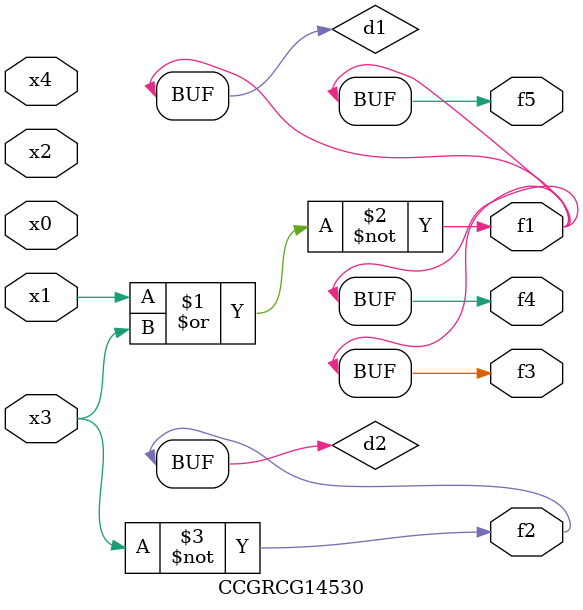
<source format=v>
module CCGRCG14530(
	input x0, x1, x2, x3, x4,
	output f1, f2, f3, f4, f5
);

	wire d1, d2;

	nor (d1, x1, x3);
	not (d2, x3);
	assign f1 = d1;
	assign f2 = d2;
	assign f3 = d1;
	assign f4 = d1;
	assign f5 = d1;
endmodule

</source>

* * *

### THE TASK
When a line of the material holds the string "assign", copy that line.

### YOUR SOLUTION
	assign f1 = d1;
	assign f2 = d2;
	assign f3 = d1;
	assign f4 = d1;
	assign f5 = d1;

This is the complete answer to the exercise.